"""

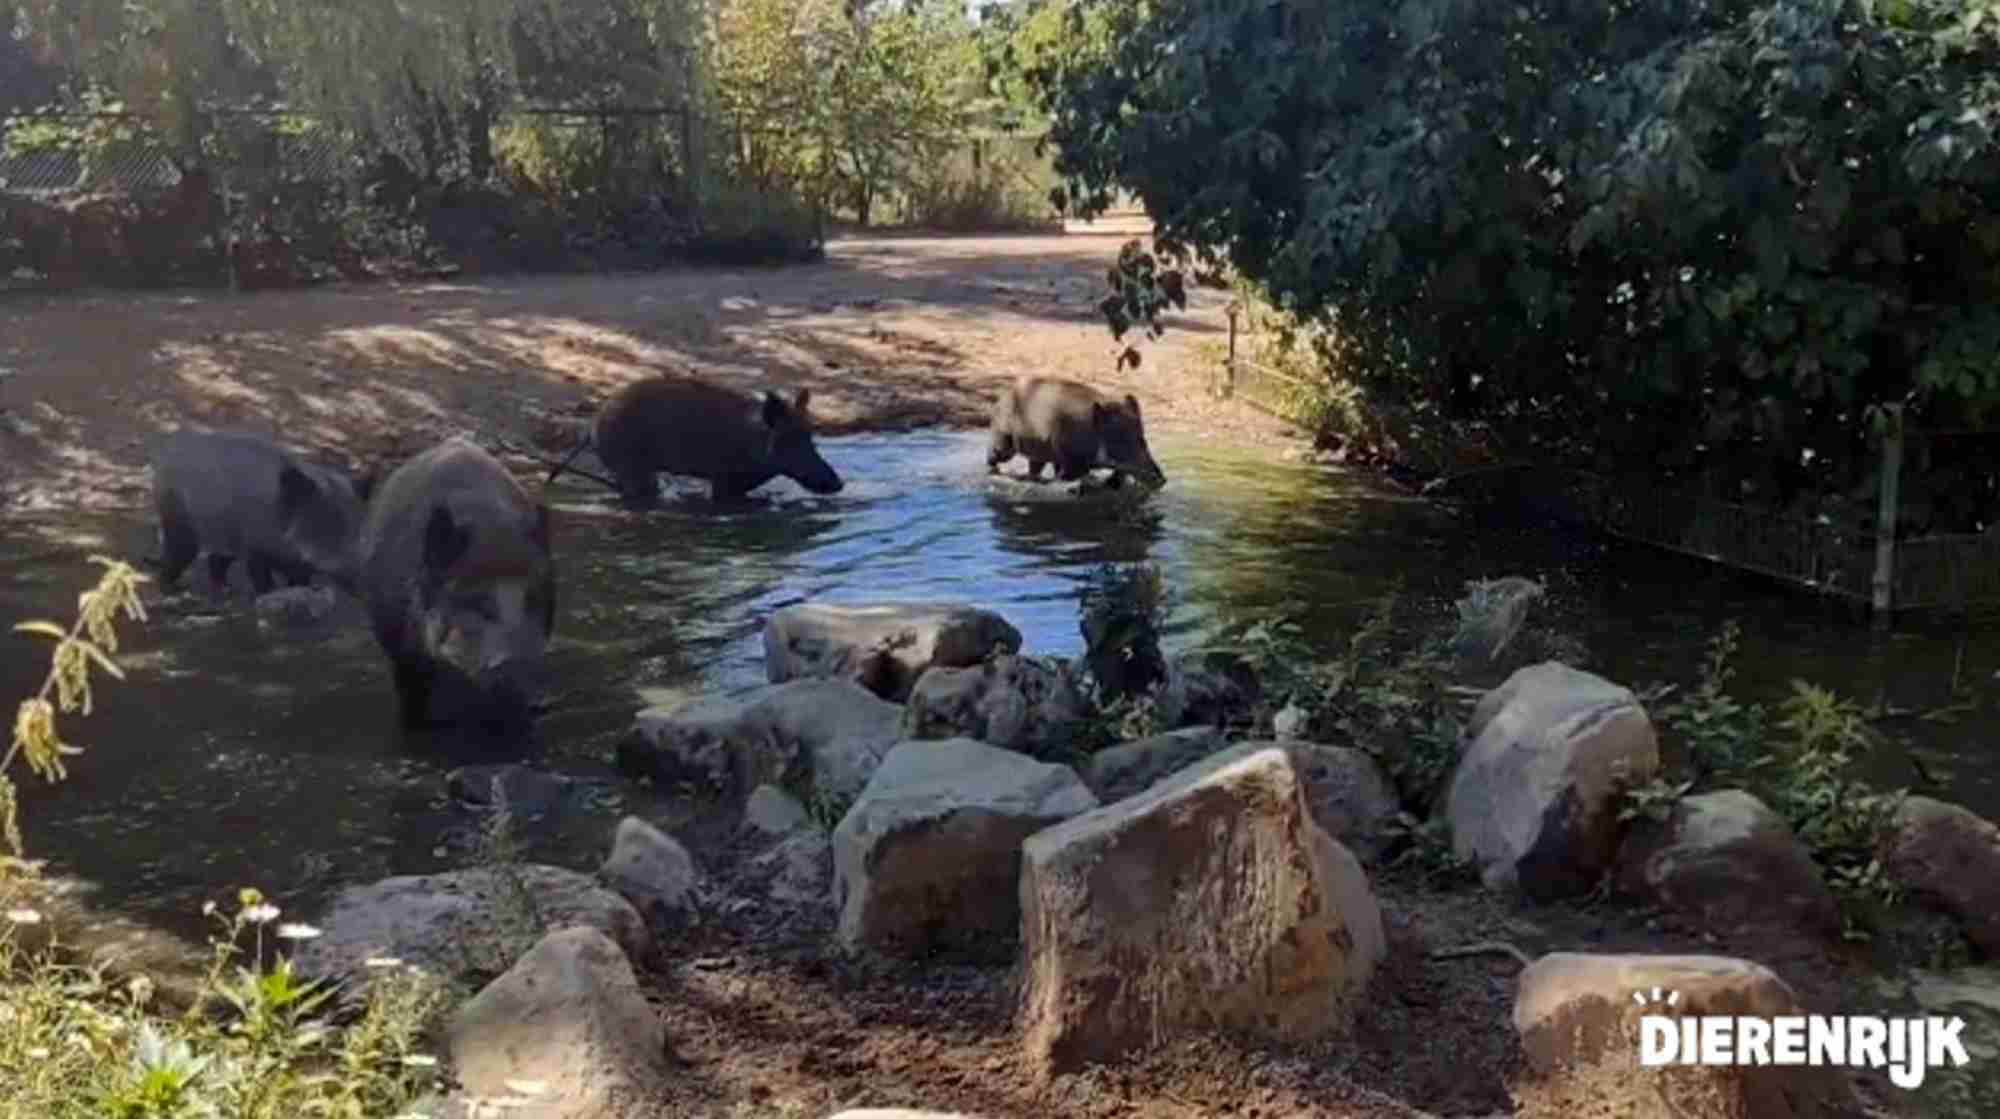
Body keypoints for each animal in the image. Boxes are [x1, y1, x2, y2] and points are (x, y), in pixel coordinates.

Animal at [151, 429, 374, 595]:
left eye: (357, 526)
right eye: (324, 525)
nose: (359, 580)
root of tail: (165, 456)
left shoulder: (297, 566)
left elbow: (299, 583)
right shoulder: (256, 550)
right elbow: (263, 581)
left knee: (216, 559)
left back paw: (224, 590)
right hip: (179, 523)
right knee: (178, 556)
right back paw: (170, 589)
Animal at [551, 376, 843, 505]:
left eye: (811, 436)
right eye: (789, 440)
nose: (837, 483)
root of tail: (592, 427)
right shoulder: (724, 483)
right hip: (634, 470)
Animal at [985, 377, 1167, 489]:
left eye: (1142, 439)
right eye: (1119, 441)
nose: (1161, 480)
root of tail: (1002, 397)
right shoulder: (1072, 463)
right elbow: (1069, 478)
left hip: (1039, 453)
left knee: (1034, 470)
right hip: (1003, 444)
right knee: (993, 457)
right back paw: (993, 472)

"""

(REQUIRED WORK) Each line that contains the string "root" should be copied from the data above.

(RESULT)
root of tail: (165, 456)
root of tail: (592, 427)
root of tail: (1002, 397)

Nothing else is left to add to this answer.